A worldwide financial services firm, JPMorgan Chase operates in more than 50 countries and serves more than 30 million consumer customers. Through the JPMorgan Chase Foundation and JPMorgan Chase Bank, Texas, the company has made significant investments in health and education institutions throughout Houston.
“We see this gift as an investment in the future of our community,” added Kathy Orton, senior vice president of JPMorgan Chase’s Healthcare and Not-for-Profit Group. Both Orton and Conway serve on the UT Health Science Center at Houston Development Board.
Since its inception in 1995, the Institute of Molecular Medicine has established six disease-targeted research centers in human genetics, cardiovascular diseases, vascular biology, protein chemistry, cellular signaling, and immunology and autoimmune diseases.
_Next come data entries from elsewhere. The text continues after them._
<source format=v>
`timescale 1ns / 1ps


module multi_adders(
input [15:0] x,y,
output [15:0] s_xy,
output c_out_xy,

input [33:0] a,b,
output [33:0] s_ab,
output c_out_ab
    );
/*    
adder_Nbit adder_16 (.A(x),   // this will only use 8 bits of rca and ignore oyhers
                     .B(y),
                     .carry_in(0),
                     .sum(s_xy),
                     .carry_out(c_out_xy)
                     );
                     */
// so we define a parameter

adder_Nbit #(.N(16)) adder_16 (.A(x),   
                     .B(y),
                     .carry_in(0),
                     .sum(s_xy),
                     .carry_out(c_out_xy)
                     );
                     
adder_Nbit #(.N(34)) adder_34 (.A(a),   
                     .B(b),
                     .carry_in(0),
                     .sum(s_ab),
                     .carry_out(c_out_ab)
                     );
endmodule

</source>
The centers focus on the gene and protein causes behind common conditions like stroke, diabetes, heart disease and hypertension in the search for preventive therapies and cures.
“Whether as individuals or through our families, we all experience the suffering caused by these diseases,” said James T. Willerson, M.D., president of the health science center. “JPMorgan Chase’s support of the IMM is strong proof of the company’s leadership in our community, and we are grateful for their partnership in so important an endeavor.”
Love, former chairman and chief executive officer of JPMorgan Chase, Texas, and UT Health Science Center Development Board member, added his personal thanks, “How wonderful to see an institution, of which I am so fond, ‘banking’ on the vision of Dr. Jim Willerson and the promise of the IMM!”
The institute broke ground on the site of its new home in September 2003. When completed, the new facility will house additional top scientists and equipment to expand the IMM’s molecular research into new areas, including neurodegenerative, pulmonary and gastroenterological diseases.